BOGOTA (Reuters) – Colombia’s Congress approved raising the government’s 2023 budget by some 16.9 trillion pesos ($4.1 billion) in overnight votes on Friday, with education and health to receive the biggest boosts to funding.
Leftist President Gustavo Petro has pledged to fight deep inequality in the Andean country – where about half of people live in some form of poverty – through sweeping reforms to the healthcare system, pensions and work rules.
Congress initially approved a budget bill worth 405.6 trillion pesos – the highest budget in the country’s history – last October, but has now voted to increase that by 16.9 trillion pesos, taking the total to 422.5 trillion pesos.
The additional funds, approved during extra sessions tacked onto the end of the normal legislative period, are mostly earnings from a tax reform pushed through by Petro’s government last year, which raised duties on oil and coal.

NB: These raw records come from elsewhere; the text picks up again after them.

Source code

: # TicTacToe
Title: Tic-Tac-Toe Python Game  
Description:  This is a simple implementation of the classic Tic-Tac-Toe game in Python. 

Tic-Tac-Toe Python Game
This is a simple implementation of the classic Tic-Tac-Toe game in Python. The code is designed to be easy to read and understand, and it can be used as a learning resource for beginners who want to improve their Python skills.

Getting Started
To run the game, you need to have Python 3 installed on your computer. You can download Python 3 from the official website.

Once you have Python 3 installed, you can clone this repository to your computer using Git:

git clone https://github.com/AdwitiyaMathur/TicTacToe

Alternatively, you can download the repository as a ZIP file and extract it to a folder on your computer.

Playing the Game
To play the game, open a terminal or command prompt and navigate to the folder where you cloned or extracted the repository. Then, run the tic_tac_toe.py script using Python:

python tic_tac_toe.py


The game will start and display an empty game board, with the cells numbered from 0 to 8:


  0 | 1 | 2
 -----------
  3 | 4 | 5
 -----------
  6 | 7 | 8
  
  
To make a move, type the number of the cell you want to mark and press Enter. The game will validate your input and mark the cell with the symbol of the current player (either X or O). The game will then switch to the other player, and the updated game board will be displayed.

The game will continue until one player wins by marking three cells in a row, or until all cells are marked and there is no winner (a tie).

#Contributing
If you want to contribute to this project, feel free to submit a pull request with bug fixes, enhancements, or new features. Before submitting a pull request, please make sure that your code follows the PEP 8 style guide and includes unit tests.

Education will receive 2.2 trillion pesos extra, according to a draft version of the bill, while health will receive a little over 2 trillion pesos and housing some 1.5 trillion.
The resources will go toward economic reactivation, via programs which could be executed in the second half, the finance ministry said in a statement.
The bill was approved with 109 votes in favor in the lower house and 59 votes in favor in the Senate.
The government had originally requested an increase of some 25 trillion pesos.
Petro’s labor reform must be proposed anew when the next legislative session begins on July 20, where debate will continue on the health and pension reforms, which have received initial approvals in congressional committees.